Every January, I start with intention. As a doctoral researcher, Army National Guard officer, and woman determined to grow with purpose, I began 2025 with one clear goal: finish and defend my dissertation proposal. I had spent months studying leadership and psychological safety to understand how people rebuild trust after adversity. What I didn’t know was that my year would become a living experiment in resilience itself.
In early January, the Palisades fires broke out across California, and my plans were instantly transformed. Overnight, I traded academic writing for field gear, answering the call to serve as part of the California Army National Guard’s response team. For weeks, our mission was to provide relief, structure, and safety amid chaos. Flames consumed not only homes but dreams, plans, and a sense of normalcy. Families were displaced; communities were shattered.
Amid the ashes, I learned what it truly means to pivot with purpose.
Reinvention Is Not Failure. It’s Evolution
In my book Not Your Average Leader, I wrote that leadership begins where comfort ends. Reinvention, like leadership, demands surrender, letting go of what we thought life should look like so we can discover what it can become.
During the fires, I learned that resilience isn’t about “bouncing back.” It’s about building forward. I carved out moments in my tent to revise my dissertation proposal by flashlight. Some nights, I wrote while exhaustion blurred the words. Other nights, I reminded myself that persistence is its own form of healing. When I finally got to come home and defended my proposal successfully, it was an academic milestone and a declaration of survival.
The truth is reinvention often begins when our old plans no longer fit the person we are becoming. For many of us women balancing careers, families, studies, or service, this past year demanded a courage we didn’t know we had. Some lost homes or jobs; others faced burnout or transitions that forced them to redefine success. I see these women not as broken but as reborn, reshaped by fire, refined by purpose.
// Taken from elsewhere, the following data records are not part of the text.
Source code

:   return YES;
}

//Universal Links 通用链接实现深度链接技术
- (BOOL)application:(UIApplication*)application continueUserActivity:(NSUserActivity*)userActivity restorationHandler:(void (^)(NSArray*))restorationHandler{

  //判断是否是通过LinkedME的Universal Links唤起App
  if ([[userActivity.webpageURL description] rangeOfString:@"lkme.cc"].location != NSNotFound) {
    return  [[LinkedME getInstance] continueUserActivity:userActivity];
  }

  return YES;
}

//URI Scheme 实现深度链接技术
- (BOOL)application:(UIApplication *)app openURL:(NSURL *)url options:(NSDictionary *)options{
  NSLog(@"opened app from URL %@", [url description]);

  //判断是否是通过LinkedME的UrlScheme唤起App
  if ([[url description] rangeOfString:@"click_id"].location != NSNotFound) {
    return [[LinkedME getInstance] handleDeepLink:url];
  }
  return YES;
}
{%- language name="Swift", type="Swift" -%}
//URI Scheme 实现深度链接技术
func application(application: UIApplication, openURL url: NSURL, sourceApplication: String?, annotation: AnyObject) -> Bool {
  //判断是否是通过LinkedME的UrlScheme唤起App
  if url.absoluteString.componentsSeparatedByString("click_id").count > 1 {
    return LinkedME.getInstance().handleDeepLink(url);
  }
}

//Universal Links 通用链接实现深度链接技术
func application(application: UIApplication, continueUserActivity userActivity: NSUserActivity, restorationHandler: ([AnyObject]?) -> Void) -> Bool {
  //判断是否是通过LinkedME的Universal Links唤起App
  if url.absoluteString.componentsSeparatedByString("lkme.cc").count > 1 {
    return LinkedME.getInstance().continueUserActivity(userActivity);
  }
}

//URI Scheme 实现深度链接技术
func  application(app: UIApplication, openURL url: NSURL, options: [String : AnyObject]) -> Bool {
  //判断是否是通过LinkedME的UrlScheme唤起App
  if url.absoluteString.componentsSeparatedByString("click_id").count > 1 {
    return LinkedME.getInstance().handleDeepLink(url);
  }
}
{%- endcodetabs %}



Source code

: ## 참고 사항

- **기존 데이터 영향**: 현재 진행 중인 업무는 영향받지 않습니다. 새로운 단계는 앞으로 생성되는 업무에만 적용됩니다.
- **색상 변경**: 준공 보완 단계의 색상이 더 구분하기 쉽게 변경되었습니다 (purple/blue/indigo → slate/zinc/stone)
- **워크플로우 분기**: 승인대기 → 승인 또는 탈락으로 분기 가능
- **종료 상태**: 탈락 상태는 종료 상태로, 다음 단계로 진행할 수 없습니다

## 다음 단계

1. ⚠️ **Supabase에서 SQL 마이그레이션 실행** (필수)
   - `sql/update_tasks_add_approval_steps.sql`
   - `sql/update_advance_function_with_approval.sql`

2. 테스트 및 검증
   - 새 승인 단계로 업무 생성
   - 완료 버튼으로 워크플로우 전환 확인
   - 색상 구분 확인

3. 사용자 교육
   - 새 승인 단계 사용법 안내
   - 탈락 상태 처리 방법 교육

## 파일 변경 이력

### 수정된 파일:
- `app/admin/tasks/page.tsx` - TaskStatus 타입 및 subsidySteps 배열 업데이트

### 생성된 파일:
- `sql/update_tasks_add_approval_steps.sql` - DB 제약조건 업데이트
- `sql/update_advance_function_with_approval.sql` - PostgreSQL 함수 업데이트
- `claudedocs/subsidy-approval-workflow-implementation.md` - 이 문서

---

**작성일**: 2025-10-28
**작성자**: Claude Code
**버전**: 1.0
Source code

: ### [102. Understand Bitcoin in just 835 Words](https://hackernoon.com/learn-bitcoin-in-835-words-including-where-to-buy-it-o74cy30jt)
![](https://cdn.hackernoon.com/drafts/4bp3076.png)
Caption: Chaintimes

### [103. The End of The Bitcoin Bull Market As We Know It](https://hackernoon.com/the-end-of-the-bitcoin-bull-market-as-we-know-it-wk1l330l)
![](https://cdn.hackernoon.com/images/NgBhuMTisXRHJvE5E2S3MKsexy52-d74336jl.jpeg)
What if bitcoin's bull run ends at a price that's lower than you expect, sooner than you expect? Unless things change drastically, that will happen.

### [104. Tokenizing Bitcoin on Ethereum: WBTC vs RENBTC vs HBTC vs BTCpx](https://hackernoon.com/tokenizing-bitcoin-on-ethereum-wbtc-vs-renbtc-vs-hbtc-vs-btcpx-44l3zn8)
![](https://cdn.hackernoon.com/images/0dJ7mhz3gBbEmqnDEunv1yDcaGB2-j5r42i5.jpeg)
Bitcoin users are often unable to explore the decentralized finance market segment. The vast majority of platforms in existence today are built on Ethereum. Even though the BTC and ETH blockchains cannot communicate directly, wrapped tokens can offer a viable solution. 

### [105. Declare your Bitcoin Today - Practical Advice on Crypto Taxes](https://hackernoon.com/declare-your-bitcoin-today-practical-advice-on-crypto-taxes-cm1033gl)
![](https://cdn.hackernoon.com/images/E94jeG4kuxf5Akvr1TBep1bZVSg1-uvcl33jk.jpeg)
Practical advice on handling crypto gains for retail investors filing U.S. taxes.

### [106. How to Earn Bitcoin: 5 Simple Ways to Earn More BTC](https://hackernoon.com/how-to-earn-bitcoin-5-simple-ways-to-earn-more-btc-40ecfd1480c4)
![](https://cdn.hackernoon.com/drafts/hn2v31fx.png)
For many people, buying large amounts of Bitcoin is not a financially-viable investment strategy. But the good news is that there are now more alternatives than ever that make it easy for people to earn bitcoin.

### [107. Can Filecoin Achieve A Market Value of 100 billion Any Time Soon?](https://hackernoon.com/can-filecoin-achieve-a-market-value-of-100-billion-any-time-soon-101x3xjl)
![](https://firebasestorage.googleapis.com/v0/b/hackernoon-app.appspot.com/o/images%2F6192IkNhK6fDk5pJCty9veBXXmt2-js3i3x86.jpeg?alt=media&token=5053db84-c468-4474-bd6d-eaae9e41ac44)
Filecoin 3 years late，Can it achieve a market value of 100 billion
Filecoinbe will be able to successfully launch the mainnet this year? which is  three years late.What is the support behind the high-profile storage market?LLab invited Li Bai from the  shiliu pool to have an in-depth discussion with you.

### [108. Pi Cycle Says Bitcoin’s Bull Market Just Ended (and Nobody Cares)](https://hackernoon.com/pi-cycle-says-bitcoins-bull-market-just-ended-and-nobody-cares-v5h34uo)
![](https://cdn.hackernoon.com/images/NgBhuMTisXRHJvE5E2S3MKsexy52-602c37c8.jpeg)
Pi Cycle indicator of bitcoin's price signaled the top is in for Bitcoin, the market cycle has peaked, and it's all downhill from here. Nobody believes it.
Reflection as a Tool for Renewal
Resilience requires reflection. During quiet moments after deactivation, I began journaling, something I encourage every woman to do.
Reflection turns experience into wisdom. It helps us see patterns, name our growth, and forgive ourselves for what didn’t go as planned.
Ask yourself: What did this season teach me? What must I release to move forward?
The answers may surprise you. Sometimes the greatest renewal comes not from adding more to your life, but from releasing what no longer serves your peace.
The Power Within

When the fires died down, many of us began rebuilding, not just homes, but identities. I returned to my research with deeper empathy and purpose. My dissertation, which explores how destructive leadership impacts psychological safety, now feels more urgent than ever. Because resilience isn’t built in isolation; it grows in the spaces where leaders nurture trust, compassion, and inclusion.
For every woman closing out 2025 feeling weary, uncertain, or stretched thin, remember this: renewal is not a luxury, it’s a necessity. Reinvention is not the end of your story; it’s the rewriting of its draft.
Sometimes life’s fires don’t destroy us, they illuminate the path to who we were meant to become.